§ PROBLEM REQUIREMENTS: Leave out the pictures, then repeat every other part of the records exactly.

Saved data entries
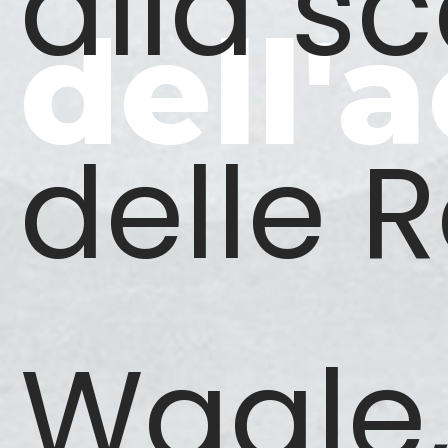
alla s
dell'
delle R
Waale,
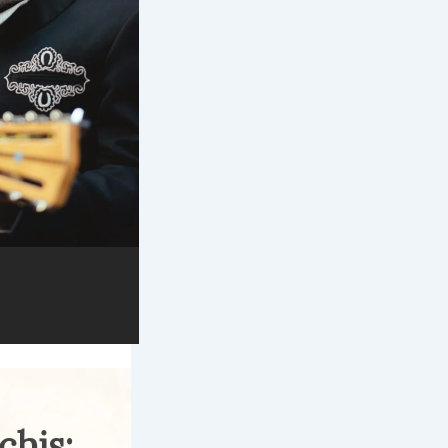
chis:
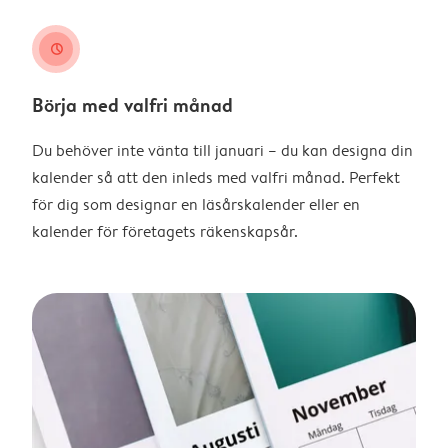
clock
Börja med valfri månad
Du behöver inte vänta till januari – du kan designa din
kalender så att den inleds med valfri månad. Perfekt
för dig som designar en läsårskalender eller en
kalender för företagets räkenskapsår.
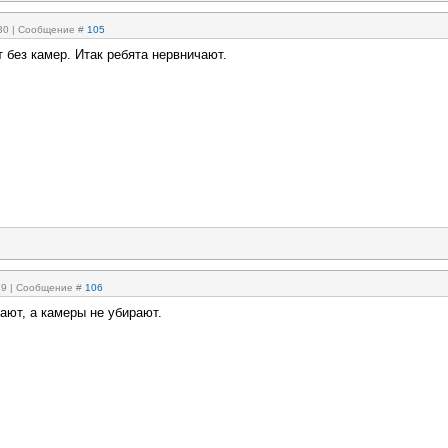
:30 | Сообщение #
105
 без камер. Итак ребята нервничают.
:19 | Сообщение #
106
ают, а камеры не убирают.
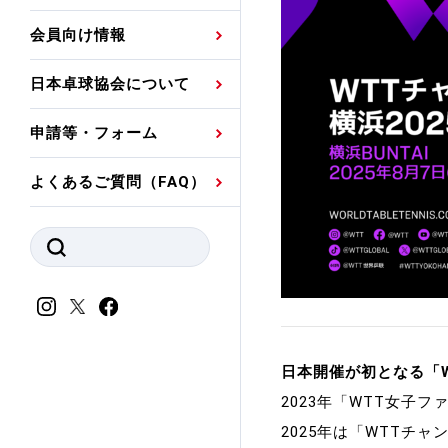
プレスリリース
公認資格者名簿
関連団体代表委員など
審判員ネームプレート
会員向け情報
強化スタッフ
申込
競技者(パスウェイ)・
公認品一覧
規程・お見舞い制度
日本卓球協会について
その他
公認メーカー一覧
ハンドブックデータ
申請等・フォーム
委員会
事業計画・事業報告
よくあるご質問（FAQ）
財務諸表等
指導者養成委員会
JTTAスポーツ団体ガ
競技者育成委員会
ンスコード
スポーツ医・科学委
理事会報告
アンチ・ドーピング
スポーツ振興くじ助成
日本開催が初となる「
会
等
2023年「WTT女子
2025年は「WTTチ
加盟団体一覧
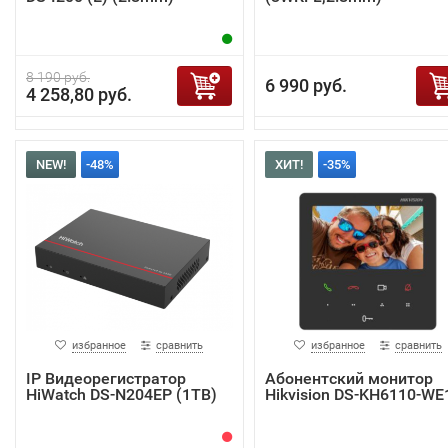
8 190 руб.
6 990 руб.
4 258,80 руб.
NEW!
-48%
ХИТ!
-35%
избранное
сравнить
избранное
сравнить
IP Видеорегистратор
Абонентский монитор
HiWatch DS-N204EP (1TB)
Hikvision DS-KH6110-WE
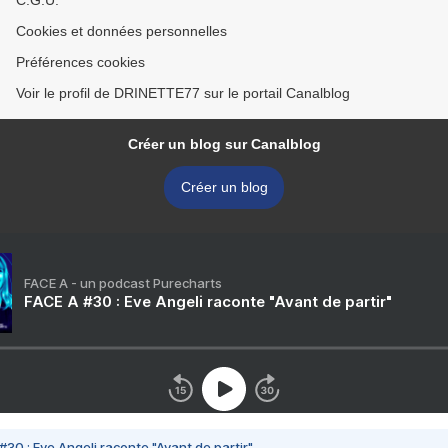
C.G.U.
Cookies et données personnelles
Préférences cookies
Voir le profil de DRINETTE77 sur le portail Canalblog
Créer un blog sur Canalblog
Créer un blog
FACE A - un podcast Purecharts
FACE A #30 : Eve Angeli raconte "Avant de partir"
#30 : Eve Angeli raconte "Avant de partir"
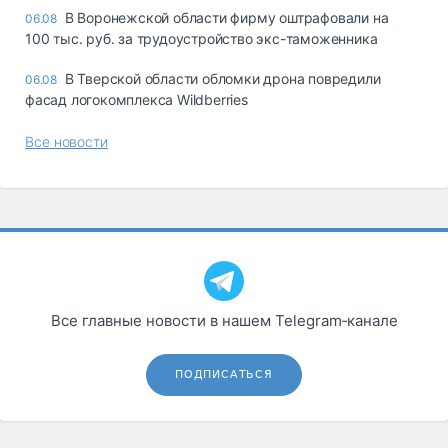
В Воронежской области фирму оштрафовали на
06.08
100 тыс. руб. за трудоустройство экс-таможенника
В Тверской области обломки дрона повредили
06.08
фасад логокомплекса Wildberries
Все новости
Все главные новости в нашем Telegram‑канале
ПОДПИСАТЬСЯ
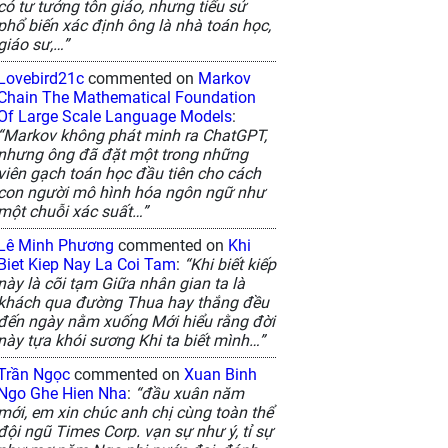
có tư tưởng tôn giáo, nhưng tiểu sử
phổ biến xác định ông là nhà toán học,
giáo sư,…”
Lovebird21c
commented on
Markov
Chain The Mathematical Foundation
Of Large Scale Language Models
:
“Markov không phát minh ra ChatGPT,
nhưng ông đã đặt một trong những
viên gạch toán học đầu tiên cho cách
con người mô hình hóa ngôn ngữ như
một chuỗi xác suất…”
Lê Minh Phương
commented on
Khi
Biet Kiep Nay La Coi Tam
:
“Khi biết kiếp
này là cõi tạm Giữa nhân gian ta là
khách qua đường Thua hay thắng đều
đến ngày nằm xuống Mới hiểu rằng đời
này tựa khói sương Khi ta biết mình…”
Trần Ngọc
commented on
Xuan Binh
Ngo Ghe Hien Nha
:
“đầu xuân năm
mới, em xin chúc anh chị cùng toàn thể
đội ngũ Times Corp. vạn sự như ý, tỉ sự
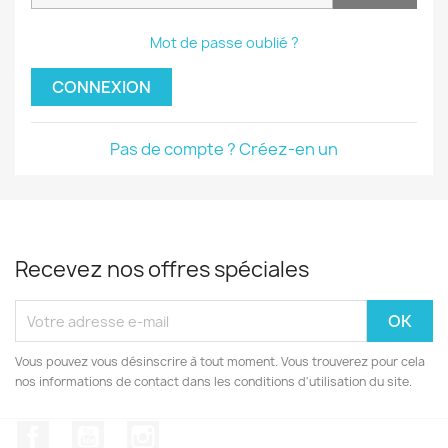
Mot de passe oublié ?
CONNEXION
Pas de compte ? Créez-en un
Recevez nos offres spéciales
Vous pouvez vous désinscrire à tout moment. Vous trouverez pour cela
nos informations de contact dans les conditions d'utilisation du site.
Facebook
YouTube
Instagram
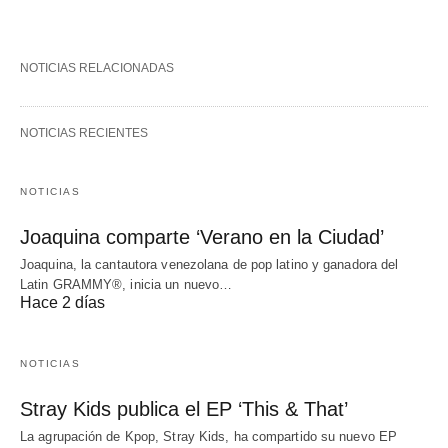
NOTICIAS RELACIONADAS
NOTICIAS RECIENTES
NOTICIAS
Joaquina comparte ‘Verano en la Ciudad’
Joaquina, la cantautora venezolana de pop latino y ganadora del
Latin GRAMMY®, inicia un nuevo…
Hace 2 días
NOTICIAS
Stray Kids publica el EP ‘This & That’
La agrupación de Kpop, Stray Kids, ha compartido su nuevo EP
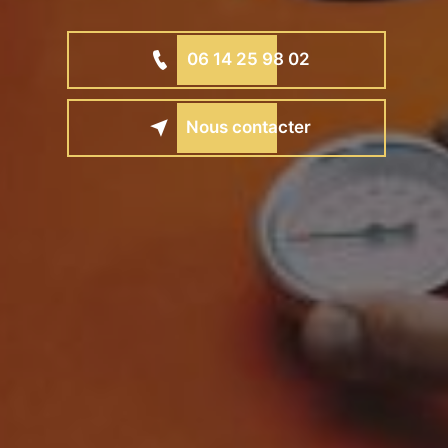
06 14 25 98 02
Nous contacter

§ TASK RESPONSE:
alla s
dell'
delle R
Waale,
chis:
clock
Börja med valfri månad
Du behöver inte vänta till januari – du kan designa din
kalender så att den inleds med valfri månad. Perfekt
för dig som designar en läsårskalender eller en
kalender för företagets räkenskapsår.
:30 | Сообщение #
105
 без камер. Итак ребята нервничают.
:19 | Сообщение #
106
ают, а камеры не убирают.
プレスリリース
公認資格者名簿
関連団体代表委員など
審判員ネームプレート
会員向け情報
強化スタッフ
申込
競技者(パスウェイ)・
公認品一覧
規程・お見舞い制度
日本卓球協会について
その他
公認メーカー一覧
ハンドブックデータ
申請等・フォーム
委員会
事業計画・事業報告
よくあるご質問（FAQ）
財務諸表等
指導者養成委員会
JTTAスポーツ団体ガ
競技者育成委員会
ンスコード
スポーツ医・科学委
理事会報告
アンチ・ドーピング
スポーツ振興くじ助成
日本開催が初となる「
会
等
2023年「WTT女子
2025年は「WTTチ
加盟団体一覧
8 190 руб.
6 990 руб.
4 258,80 руб.
NEW!
-48%
ХИТ!
-35%
избранное
сравнить
избранное
сравнить
IP Видеорегистратор
Абонентский монитор
HiWatch DS-N204EP (1TB)
Hikvision DS-KH6110-WE
C.G.U.
Cookies et données personnelles
Préférences cookies
Voir le profil de DRINETTE77 sur le portail Canalblog
Créer un blog sur Canalblog
Créer un blog
FACE A - un podcast Purecharts
FACE A #30 : Eve Angeli raconte "Avant de partir"
#30 : Eve Angeli raconte "Avant de partir"
В Воронежской области фирму оштрафовали на
06.08
100 тыс. руб. за трудоустройство экс-таможенника
В Тверской области обломки дрона повредили
06.08
фасад логокомплекса Wildberries
Все новости
Все главные новости в нашем Telegram‑канале
ПОДПИСАТЬСЯ
có tư tưởng tôn giáo, nhưng tiểu sử
phổ biến xác định ông là nhà toán học,
giáo sư,…”
Lovebird21c
commented on
Markov
Chain The Mathematical Foundation
Of Large Scale Language Models
:
“Markov không phát minh ra ChatGPT,
nhưng ông đã đặt một trong những
viên gạch toán học đầu tiên cho cách
con người mô hình hóa ngôn ngữ như
một chuỗi xác suất…”
Lê Minh Phương
commented on
Khi
Biet Kiep Nay La Coi Tam
:
“Khi biết kiếp
này là cõi tạm Giữa nhân gian ta là
khách qua đường Thua hay thắng đều
đến ngày nằm xuống Mới hiểu rằng đời
này tựa khói sương Khi ta biết mình…”
Trần Ngọc
commented on
Xuan Binh
Ngo Ghe Hien Nha
:
“đầu xuân năm
mới, em xin chúc anh chị cùng toàn thể
đội ngũ Times Corp. vạn sự như ý, tỉ sự
Mot de passe oublié ?
CONNEXION
Pas de compte ? Créez-en un
Recevez nos offres spéciales
Vous pouvez vous désinscrire à tout moment. Vous trouverez pour cela
nos informations de contact dans les conditions d'utilisation du site.
Facebook
YouTube
Instagram
NOTICIAS RELACIONADAS
NOTICIAS RECIENTES
NOTICIAS
Joaquina comparte ‘Verano en la Ciudad’
Joaquina, la cantautora venezolana de pop latino y ganadora del
Latin GRAMMY®, inicia un nuevo…
Hace 2 días
NOTICIAS
Stray Kids publica el EP ‘This & That’
La agrupación de Kpop, Stray Kids, ha compartido su nuevo EP
06 14 25 98 02
Nous contacter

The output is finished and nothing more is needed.